-- Opening Marker --

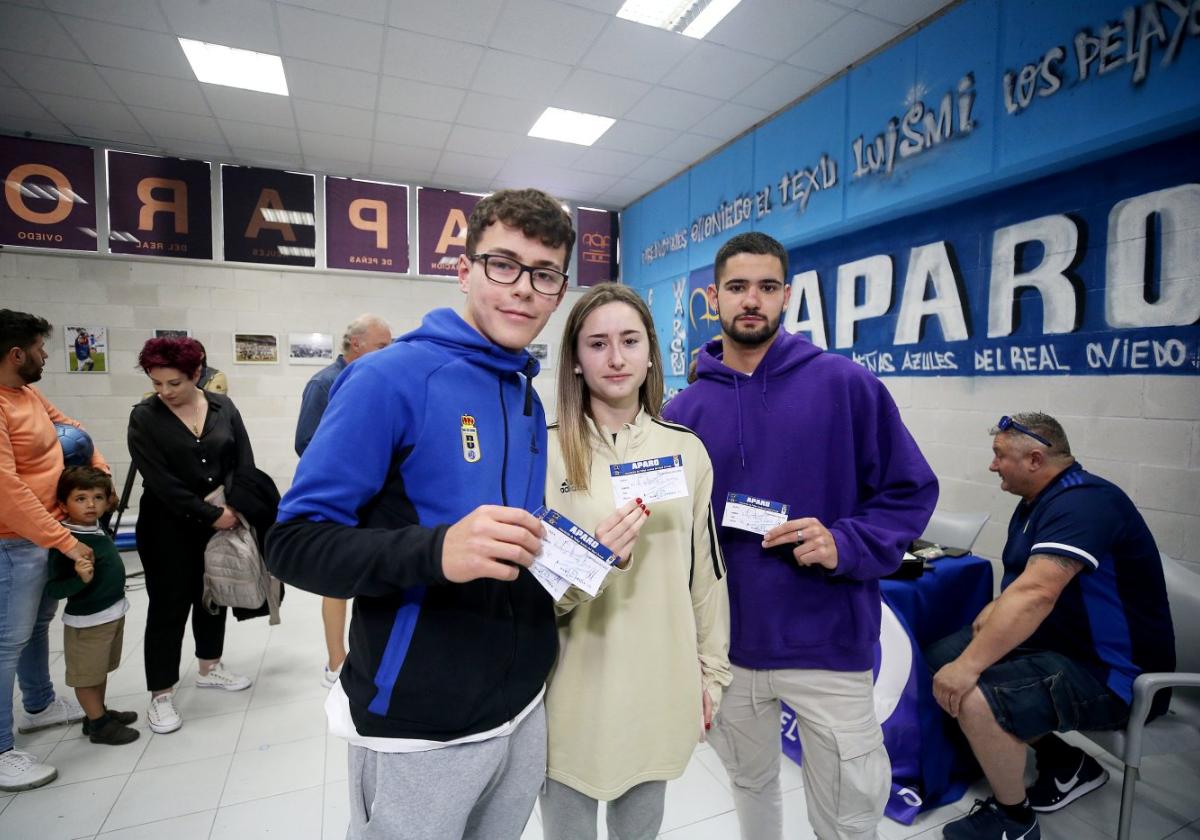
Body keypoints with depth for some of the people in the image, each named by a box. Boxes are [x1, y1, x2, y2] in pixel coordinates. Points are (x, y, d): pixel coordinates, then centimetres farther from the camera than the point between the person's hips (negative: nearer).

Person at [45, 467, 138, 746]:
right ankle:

-- Closing Marker --

**WORK TO COMPLETE:**
Please count the lines above that contain the string "hips" and give only that number.

**ANSWER TO THIS EXERCISE:**
1